С удивлением глядел Брюллов на петербургскую толпу. Она тоже теперь совсем иная, чем тринадцать лет назад, да к тому же как сильно отличается от московской! Одеты все пестро и неоднообразно, мода в том, 1836 году была какая-то неустойчивая — может, небывало ранняя весна застала законодателей мод врасплох… В одеждах были как бы перемешаны все века — глубочайшая древность соседствовала с выдумками парижских модисток. У дам и греческие прически, увитые гирляндами из искусственных цветов, и поднятые вверх, на китайский манер, волосы, и старофранцузские букли… У многих — восточные тюрбаны венчают гордо поднятые головки. Платья пышные, наподобие фижм, рукава то чрезвычайно узкие, то невероятно широкие… У мужчин — и гладко выбритые подбородки, и усы, и борода, и бакенбарды. Смешение лиц — необыкновенное. Рядом со светской дамой преклонных лет, так затянутой в корсет, что глядеть без сочувствия невозможно, бородатый купчина; рядом с сановником в шитом золотом вицмундире — пришлый оброчный в лаптях и посконной рубахе. Помимо разнородности толпы смутно уловил Брюллов и еще одно обстоятельство. Как ни был он взволнован встречей, поражен новыми впечатлениями, а все же заметил, что у большинства прохожих движения какие-то механические, напряженные. Будто не по своей, а по чьей-то чужой воле приведены в действие эти фигуры. Это приметил и маркиз де Кюстин, побывавший чуть позже, в 1839 году, в России и выпустивший потом книгу «Le Russie en 1839», вызвавшую такое недовольство царя Николая. «Движения людей, встречаемых мною, — писал он о петербургской толпе, — казались мне угловатыми и стесненными; каждый жест выражал волю, но не того, кто делал его; все, кого я видел, шли с приказанием…» Лермонтов выразил это же впечатление совсем коротко и хлестко: «Закон сидит на лбу людей…»

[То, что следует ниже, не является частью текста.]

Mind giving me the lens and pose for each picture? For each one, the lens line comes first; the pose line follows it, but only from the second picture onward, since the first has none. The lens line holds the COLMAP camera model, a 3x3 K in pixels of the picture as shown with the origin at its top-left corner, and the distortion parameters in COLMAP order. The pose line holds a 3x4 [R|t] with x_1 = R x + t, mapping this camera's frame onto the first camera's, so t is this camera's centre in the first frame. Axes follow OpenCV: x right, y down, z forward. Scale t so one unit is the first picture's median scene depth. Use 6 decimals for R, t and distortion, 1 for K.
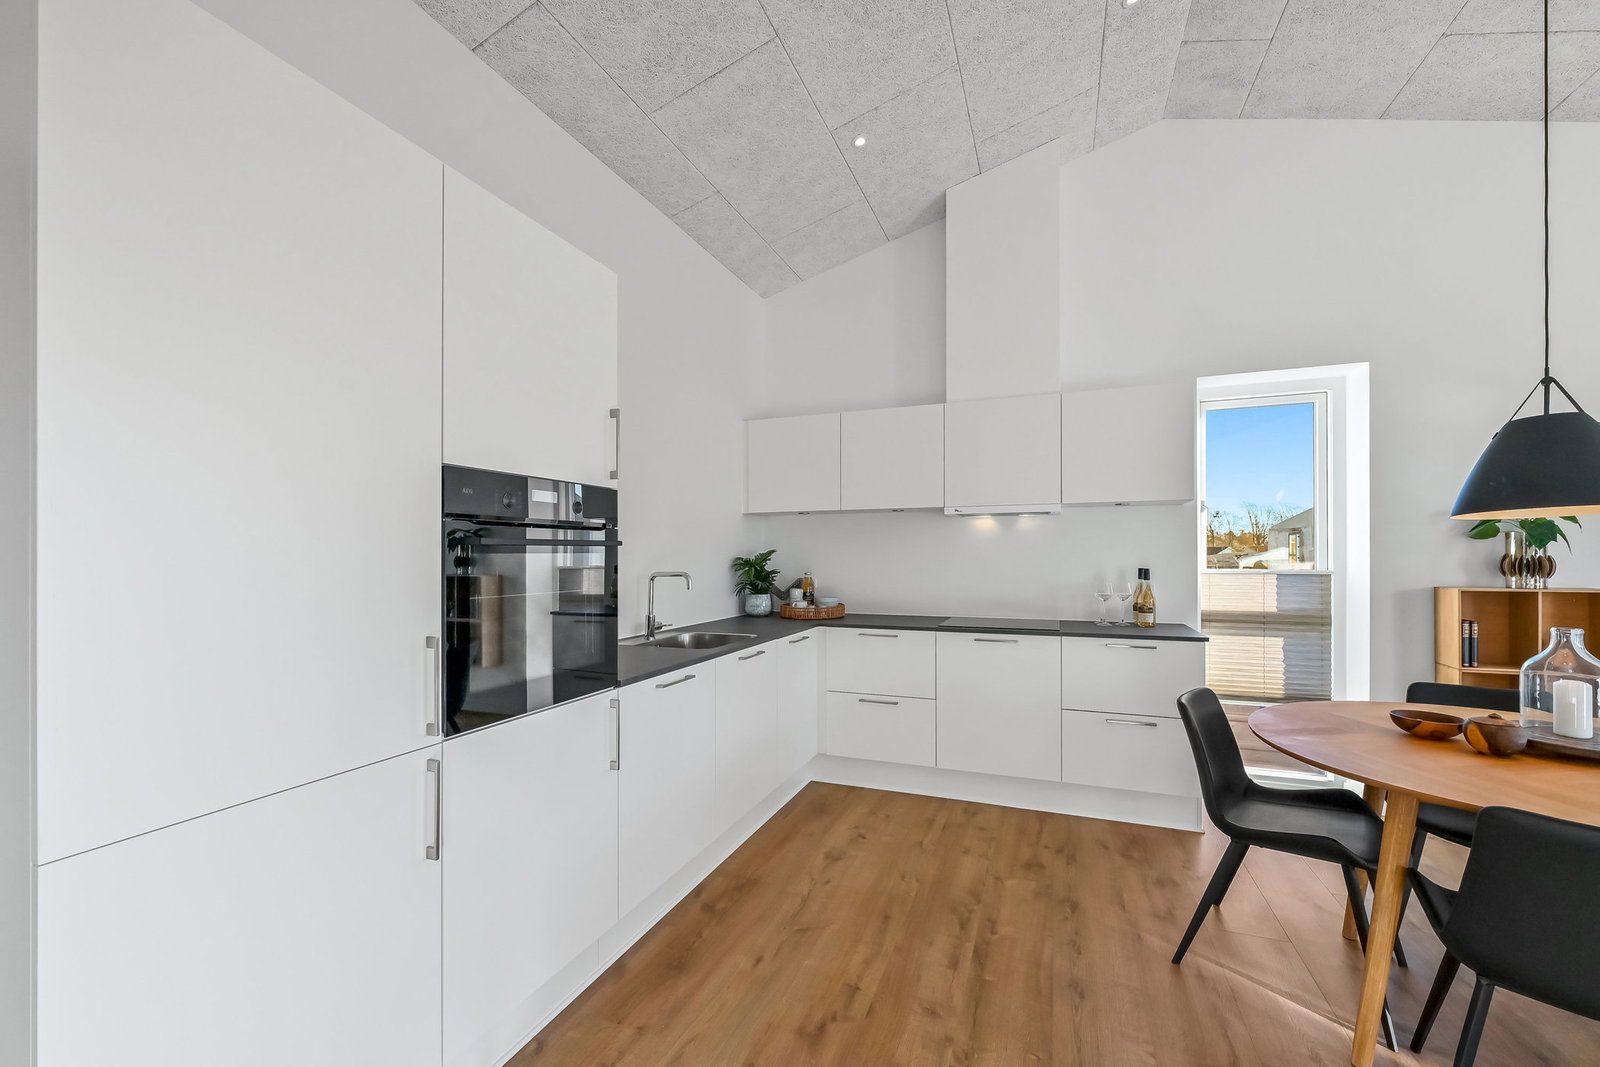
lens RADIAL K [[643.4, 0, 794.9], [0, 643.4, 555.7], [0, 0, 1]] dist [-0.002681, 0.000485]
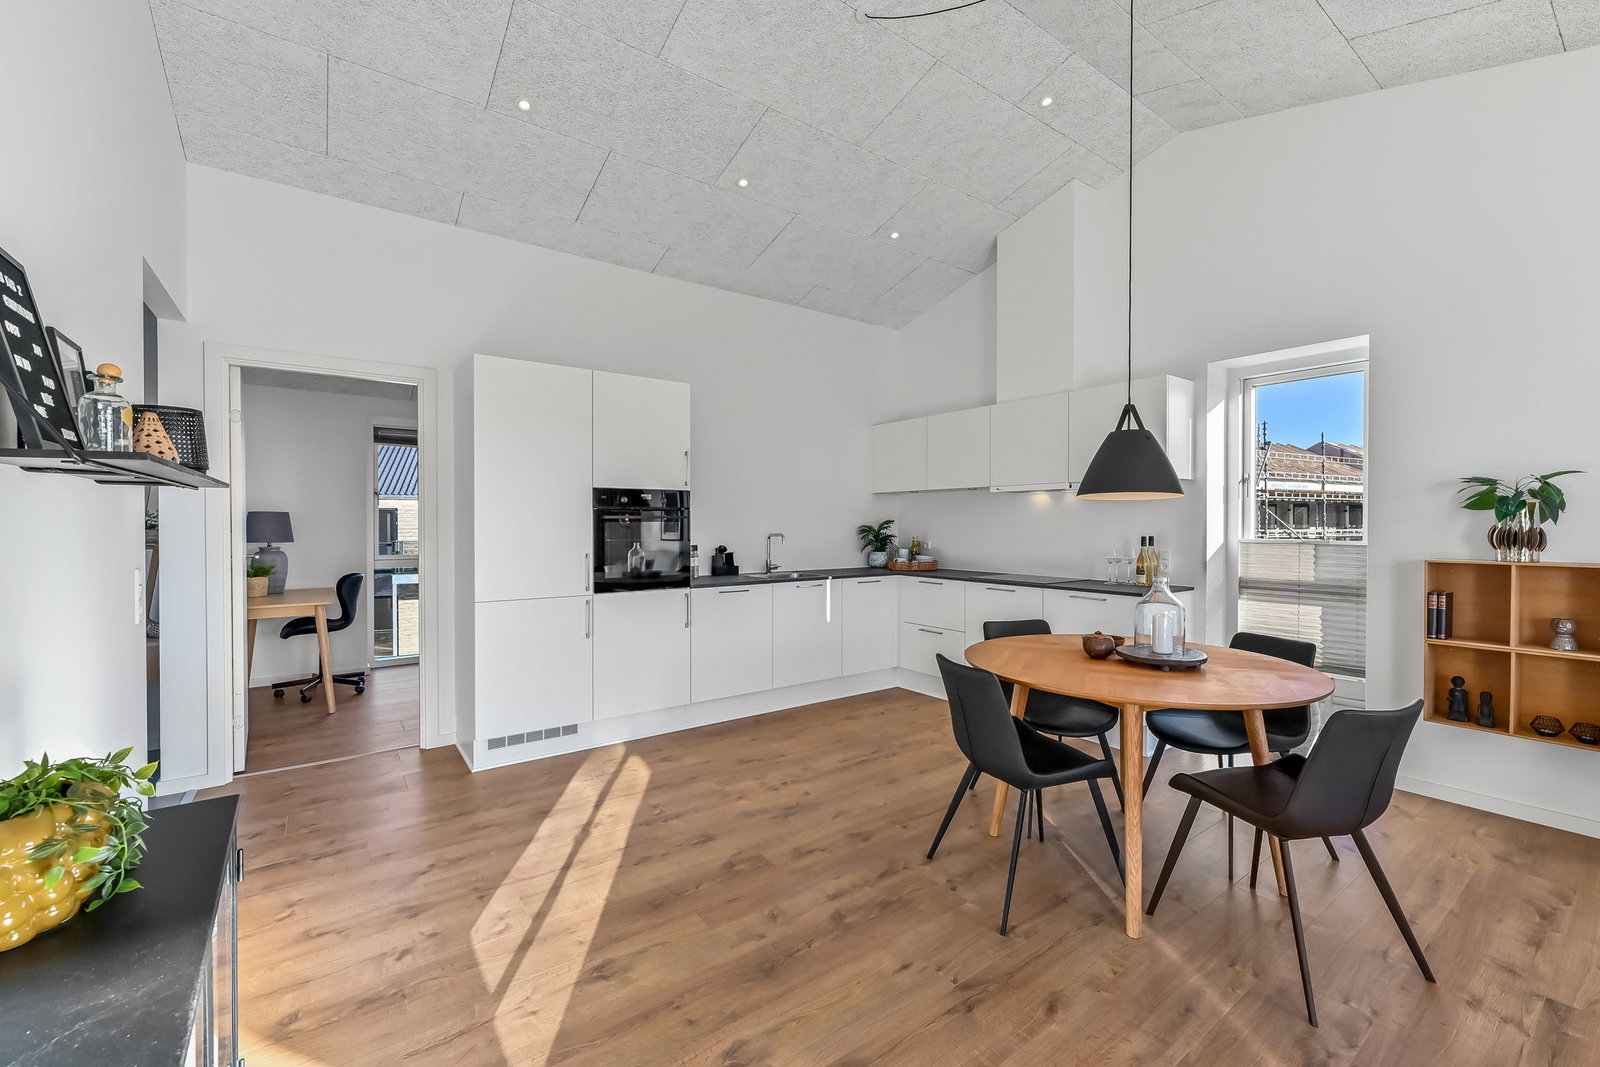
lens RADIAL K [[643.4, 0, 793.4], [0, 643.4, 534.1], [0, 0, 1]] dist [-0.002681, 0.000485]
pose [[0.845410, 0.012512, -0.533971, 0.709998], [-0.004154, 0.999849, 0.016852, -0.001179], [0.534102, -0.012029, 0.845335, -0.355038]]
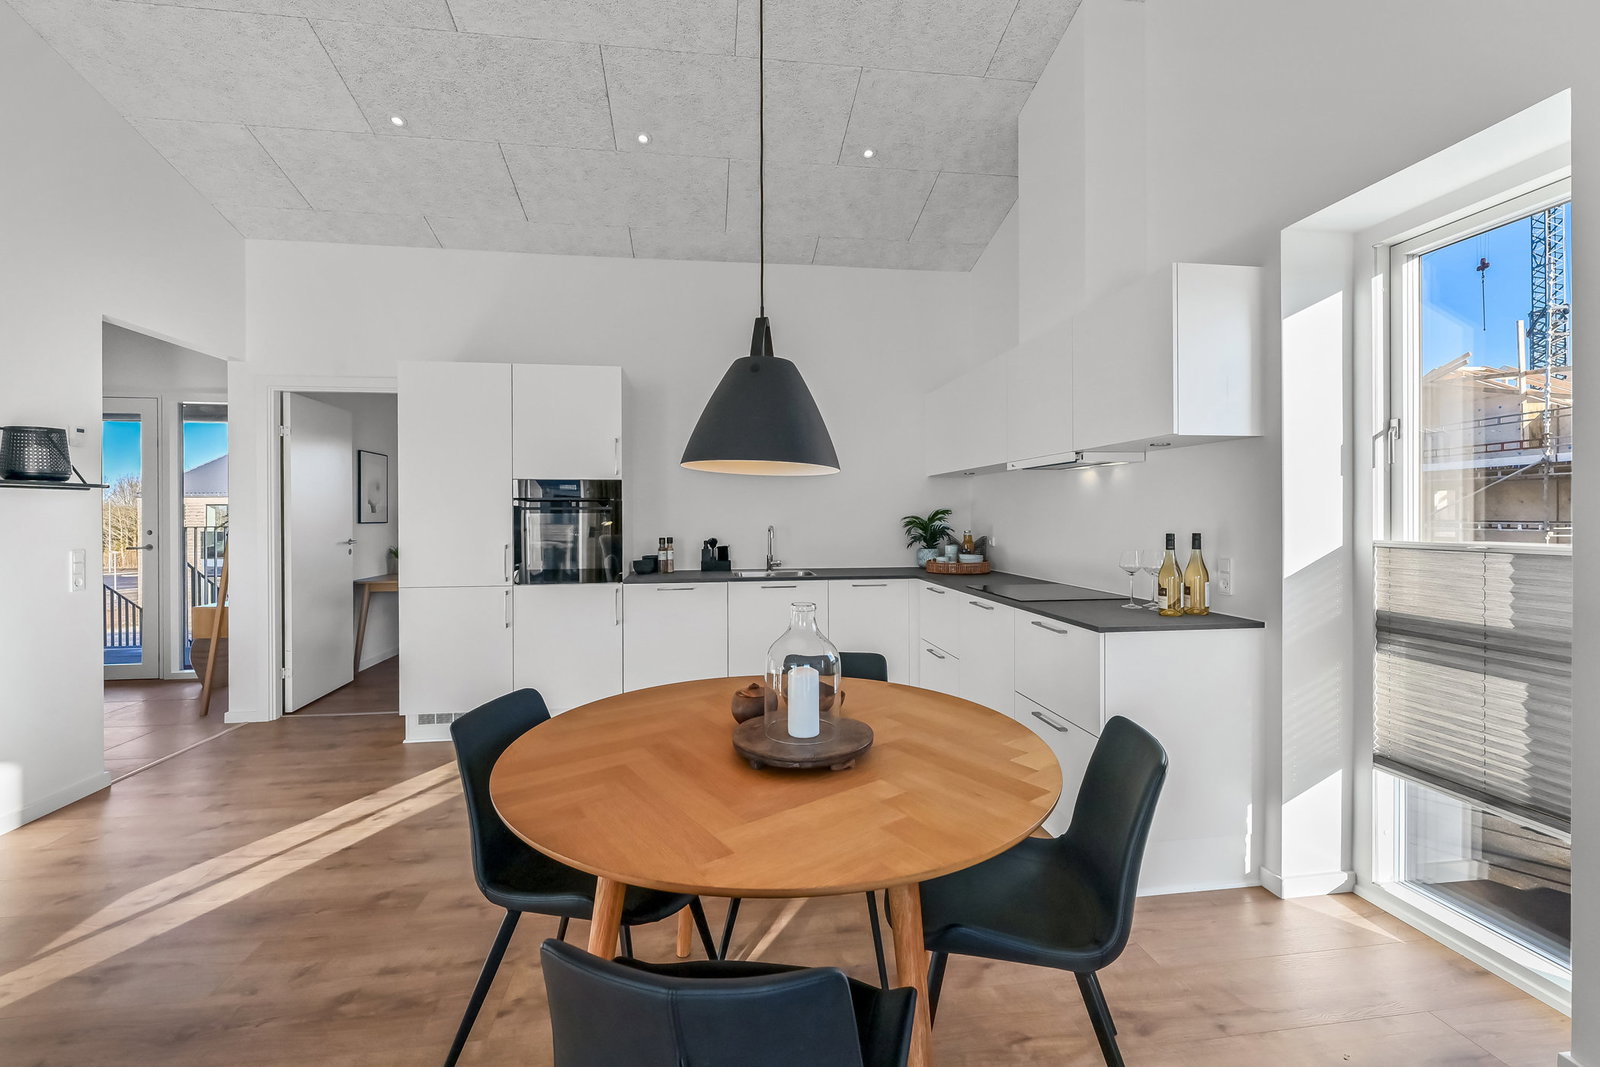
lens RADIAL K [[643.4, 0, 793.3], [0, 643.4, 518.0], [0, 0, 1]] dist [-0.002681, 0.000485]
pose [[0.500287, 0.007006, -0.865831, 1.071411], [0.000356, 0.999966, 0.008296, -0.003420], [0.865860, -0.004458, 0.500267, 0.320375]]
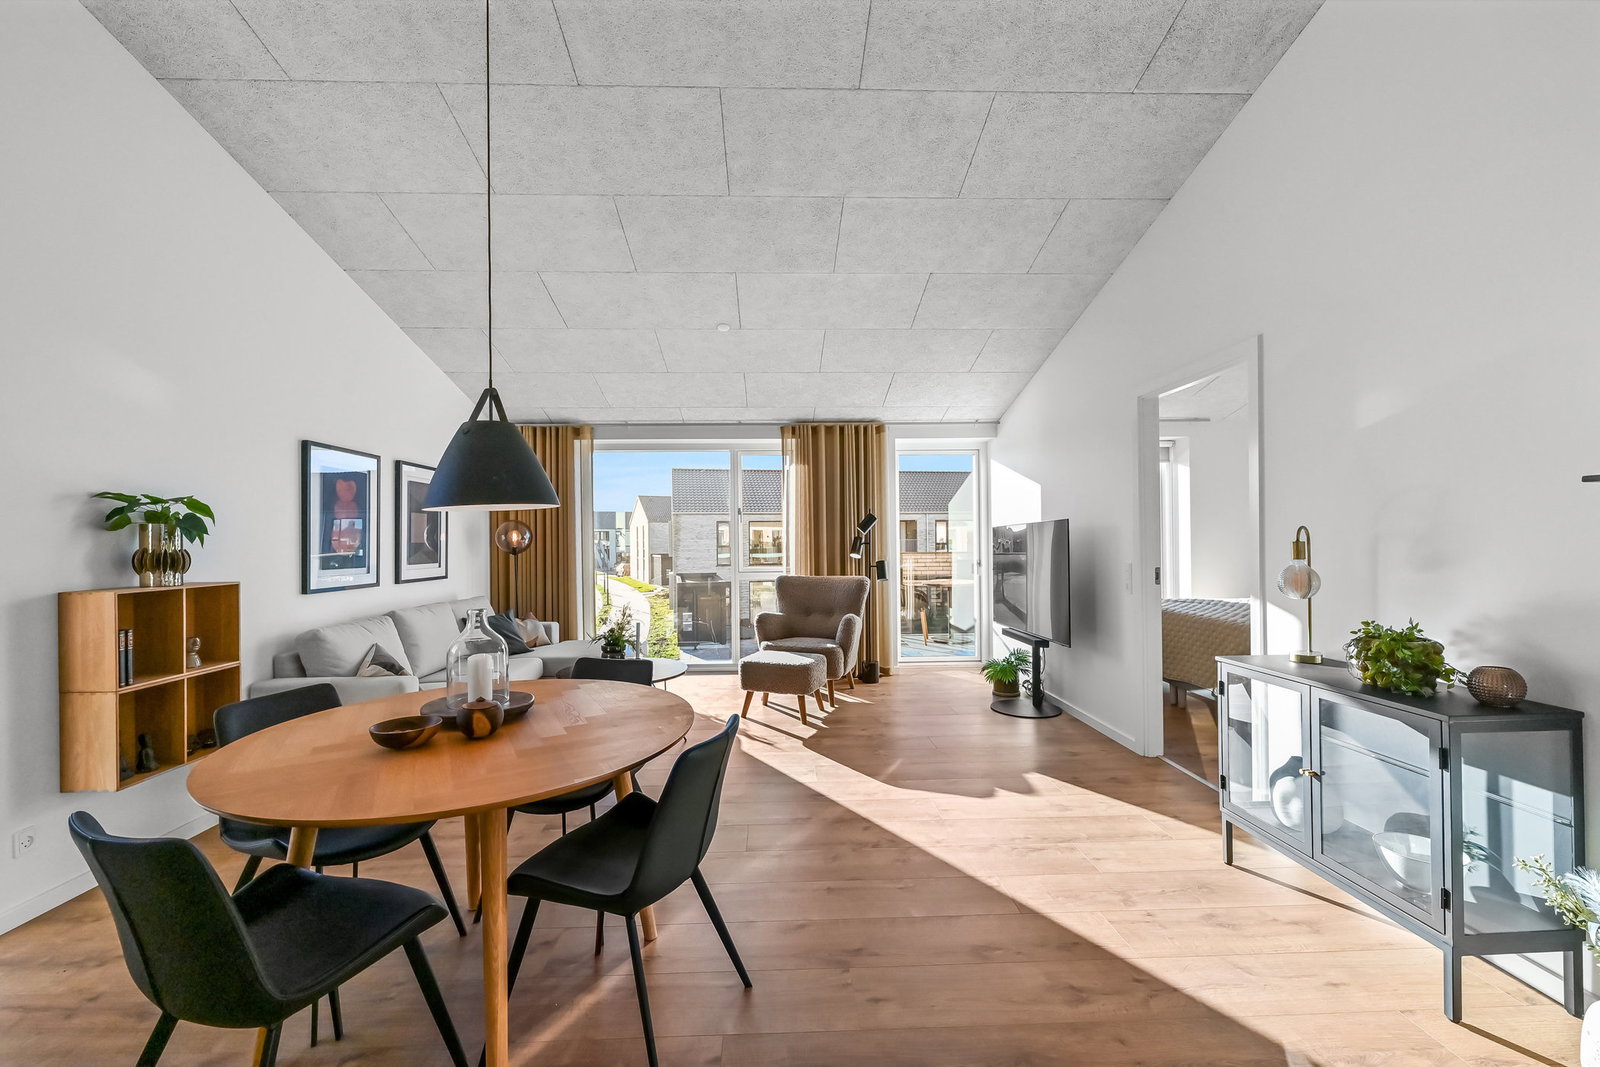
lens RADIAL K [[643.4, 0, 785.6], [0, 643.4, 541.1], [0, 0, 1]] dist [-0.002681, 0.000485]
pose [[-0.398196, 0.005906, 0.917281, -0.039392], [0.012319, 0.999924, -0.001090, -0.000156], [-0.917218, 0.010866, -0.398238, 0.529205]]
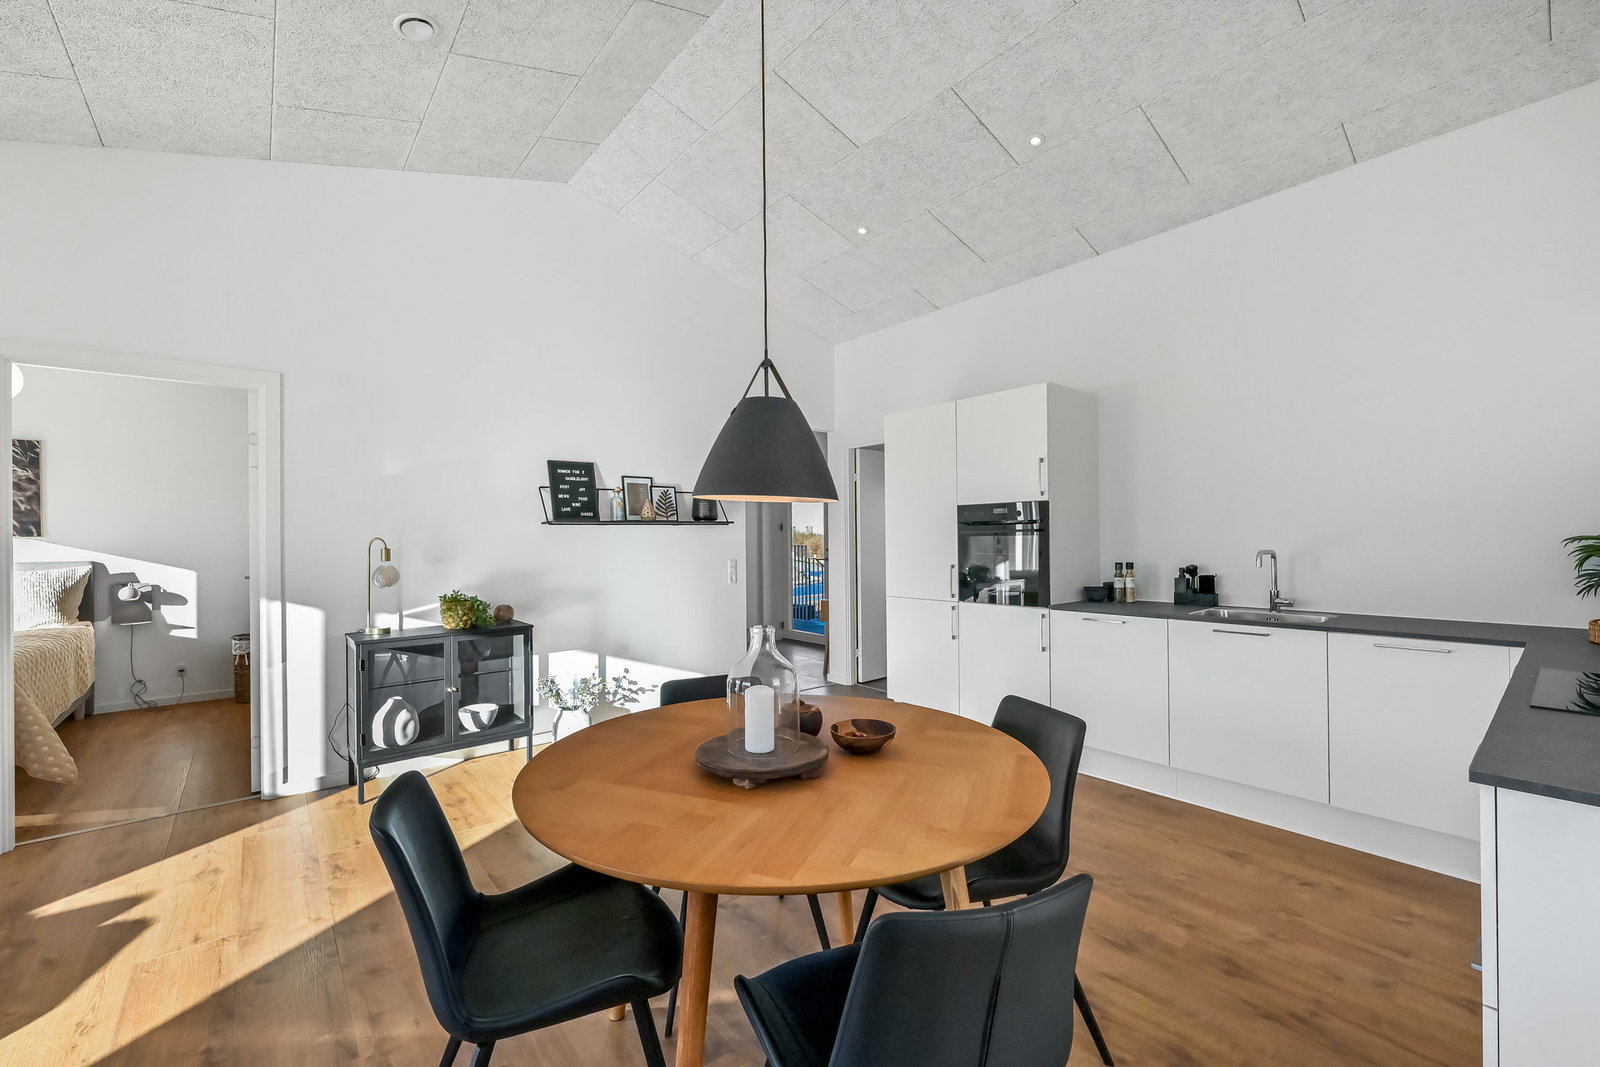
lens RADIAL K [[643.4, 0, 803.0], [0, 643.4, 539.9], [0, 0, 1]] dist [-0.002681, 0.000485]
pose [[-0.463025, 0.009749, -0.886291, 1.091914], [0.011113, 0.999925, 0.005194, -0.005537], [0.886275, -0.007444, -0.463099, 0.808095]]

Так, покуда Брюллов ехал по городу, длинный ряд малых примет, мелких черт постоянно возвращал все к той же мысли — уезжал он при одном царе, возвращался совсем при ином. Все познается в сравнении — совсем скоро на себе самом убедится художник, что александровские утеснения свободы были детскими шутками в сравнении с жесткими, целенаправленными мерами Николая по пресечению всякого проявления мысли, свободной воли…
Полный новых впечатлений, неожиданных мыслей, подъезжал Брюллов к дому купца Таля, что стоит в самом начале Невского, в двух шагах от Дворцовой площади. Квартира, предназначенная для него в Академии, еще не была готова, и друг Пушкина, С. Соболевский, которого он знал еще по Италии и даже рисовал его портрет, предложил художнику покамест остановиться в этой квартире, которую он снимал со своим приятелем И. Мальцевым — они оба были тогда одержимы идеей основать бумагопрядильную фабрику и все равно вскорости собирались по этому поводу поехать за границу.
Едва приехав в Петербург, Брюллов снова тяжело заболел. Пришлось даже отложить торжественную встречу в Академии. Программа торжества была составлена заранее с великой тщательностью — вплоть до перечня и содержания тостов, и утверждена резолюцией президента Оленина: «С сим положением согласен». Наступил день 11 июня. Торжественно украшенная Академия распахнула двери перед своим питомцем, стяжавшим мировую славу. Пенсионер Кудинов пропел куплеты, сочиненные в честь Брюллова воспитанником Норевым. Вступил хор. Ноты в руках донельзя взволнованных учеников дрожали, голоса поначалу тоже. Хор сменился полковым оркестром, грянувшим торжественный марш. Через анфиладу, мимо величаво взирающих античных статуй, будто тоже участвовавших в торжестве, Брюллов и все приглашенные прошли в залу с роскошно убранным обеденным столом. В конце залы висела «Помпея». На мгновение все смолкли. Было что-то особенно волнующее в этом моменте — друг против друга творец и его создание, разделенные большим пространством залы… На миг все почувствовали себя нескромными свидетелями, нечаянно попавшими на эту встречу художника со своим детищем. Но вот уже минутное смущение разрядилось громкими «ура», восторженными криками «да здравствует Брюллов!»